Trump’s Antifa Crackdown Could Spell Future Trouble
As riots unfolded across America following the killing of George Floyd, President Donald Trump said Sunday that he’d label Antifa as a terrorist organization. Despite initial uncertainty as to what authority this declaration-by-tweet carries, the Department of Justice (DOJ) quickly moved to take action. According to a press release put out the same day by Attorney General William Barr, “Federal law enforcement actions will be directed at apprehending and charging” Antifa leadership.

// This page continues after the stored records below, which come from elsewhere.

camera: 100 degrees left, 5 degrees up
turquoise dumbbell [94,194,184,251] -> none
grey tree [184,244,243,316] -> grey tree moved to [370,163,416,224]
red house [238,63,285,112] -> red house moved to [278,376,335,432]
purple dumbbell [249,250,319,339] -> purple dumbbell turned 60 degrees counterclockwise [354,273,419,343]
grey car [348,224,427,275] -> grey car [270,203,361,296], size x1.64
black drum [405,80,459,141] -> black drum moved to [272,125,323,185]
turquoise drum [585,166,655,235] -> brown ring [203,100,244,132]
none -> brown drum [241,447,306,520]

While those unsupportive of protestors may celebrate this move now, Barr’s overly broad policy is a serious danger to the First Amendment promises of free speech and free assembly — for everyone.

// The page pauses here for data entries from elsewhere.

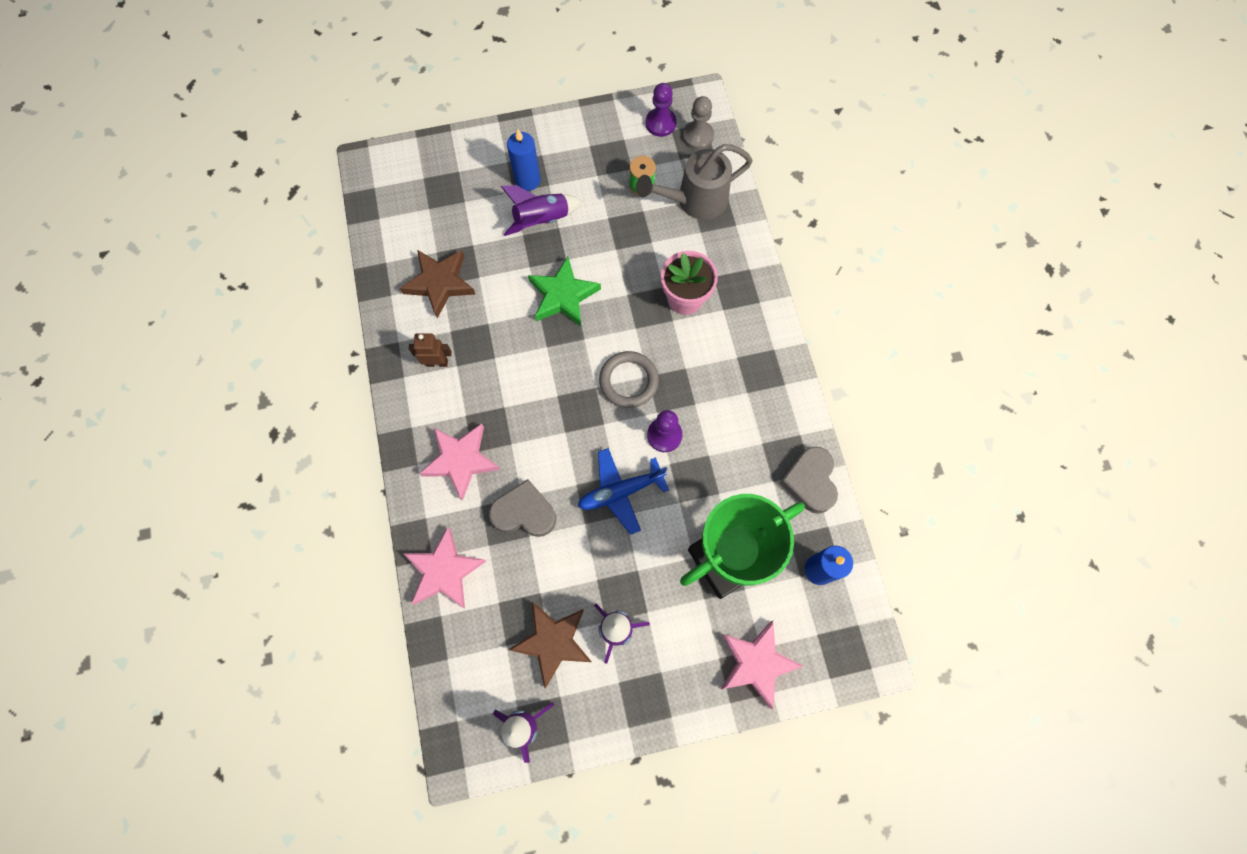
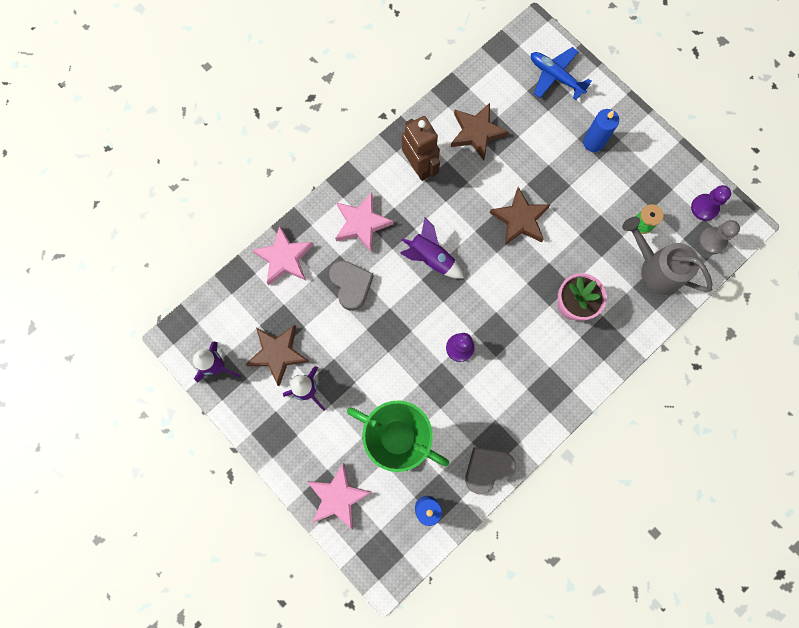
camera: 60 degrees right, 5 degrees up
brown robot [409,334,452,367] -> brown robot [402,116,440,181], size x1.76
purple rocket [501,185,582,236] -> purple rocket moved to [400,218,464,279]
green star [528,257,601,326] -> brown star [490,187,550,245]
blue plane [578,448,669,535] -> blue plane moved to [531,47,592,100]
grey ring [599,351,659,408] -> none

Twitter pundit and reporter Chris Tomlinson noted that under current law, “now that Antifa is a declared terrorist organization, the US must issue a travel ban for all foreign member[s] of this terror group, those who aid them, and those who fund them.” Indeed, laws like the Patriot Act remove key civil rights protections for anyone defined as a terrorist, justly or otherwise. Even now, the Drug Enforcement Administration (DEA) has been given new powers to begin surveillance of protestors.
The civil rights implications are significant, and according to some, Trump’s declaration may not be legally binding. It may take years to get an answer from the judicial branch, but in the meantime, Trump’s declaration seems likely to fan the flames of this revolt against an overly punitive police system.

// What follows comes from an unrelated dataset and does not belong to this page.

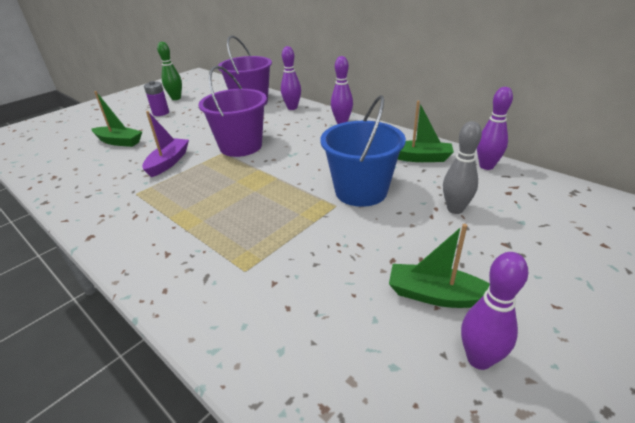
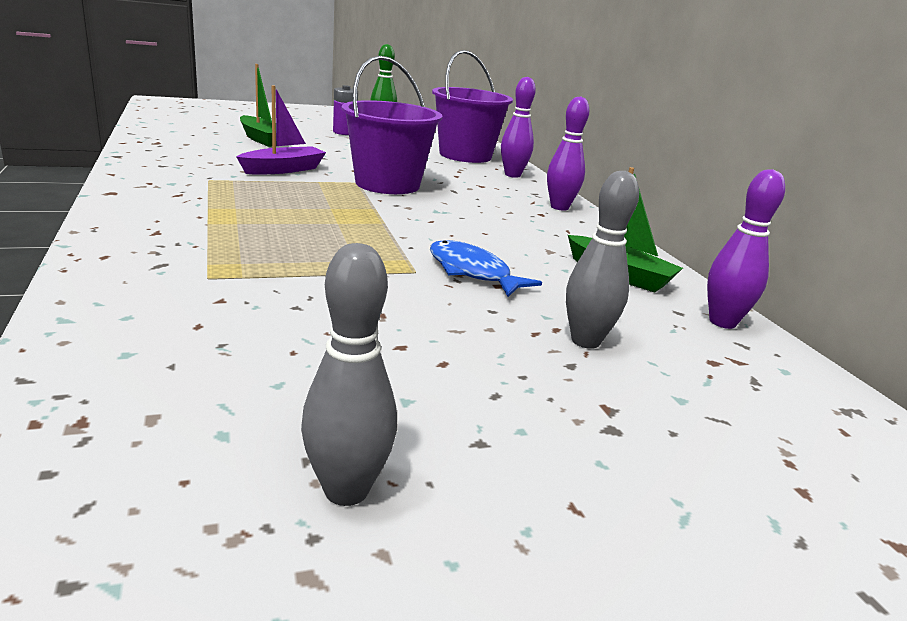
camera: 25 degrees right, 10 degrees down
blue bucket [320,95,406,207] -> blue fish [430,240,542,297]
green boat [389,224,490,308] -> none
purple bowling pin [461,252,528,370] -> grey bowling pin [301,243,397,506]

The Barr Memorandum targeting “far-left extremist groups” could legitimize crackdown on the thousands who tweeted #iamAntifa during the recent riots. It also leaves open how the Justice Department may choose to define membership in what is clearly a grassroots effort. Barr’s policy could also implicate hundreds, if not thousands, or millions of left-leaning Americans as members of a terrorist organization, despite the FBI’s finding that Antifa was not involved in Sunday’s violence.
The long-term impacts of this executive power could be unpleasant for Conservatives. Outspoken groups like the Tea Party, local and regional militia groups, or local political and social organizations that wouldn’t support a liberal president’s agenda may find themselves under fire, corralled, and imprisoned under this broad order. When a left-leaning president is running the White House at some point in the future, these precedents would likely be used in the same irresponsible fashion. Domestic terrorism is poorly defined, and in the case of Antifa, the line between so-called leadership and the violent acts in these recent riots is unclear.
Arresting and prosecuting those who see chaos as an opportunity to loot and destroy private property is one thing. In this case, however, the federal government is also being opportunistic, expanding powers at the very moment where checking overreach is essential. The protests are, in many ways, protesting overreaching government power, albeit channeled through police departments. The American people need less big brother and more local control to effectively quell violence and address issues of police misconduct and excessive force. We won’t heal the racial and cultural divide by empowering a more hierarchical power structure. If a president can define American citizens as terrorists via tweet, making them felons, we are all at risk of losing our rights.
Some may think this analysis is overdramatic. The best-case scenario is that those critics are correct. History, however, has shown that silencing opposition to the status quo is a typical step on the path to authoritarianism. In an attempt to bring order, extensive government powers have become law under the guise of stabilizing political, social, and cultural institutions during times of civil unrest.
The voices on the right and left seem to be speaking different languages. There is something lost in translation between the conservative drive for law-and-order and the left’s push for justice and equality. Small-government conservatives are, ironically, few and far between right now, but they are needed now more than ever. We need principles, not politics, to reign in the power of the growing administrative and authoritative state. This moment could be an olive branch for both sides of the ideological spectrum to work together to address the growing concerns about police militarization.
Some conservatives are rightly questioning the police practices that are foundational to the modern conception of law and order. But not enough, and not in the highest levels of government, where policy is set. This is a quintessential example of how government grows when partisan politics run the system. As one party seeks to make a power play against its opposition, shortsighted policy making enshrines governmental powers long past the current moment. Donald Trump shouldn’t have this power, nor should anyone else.
If the goal is to improve our culture, pursue a better future for all people, and seek justice when systemic violence occurs, the answer is, as it has always been, more liberty and less government.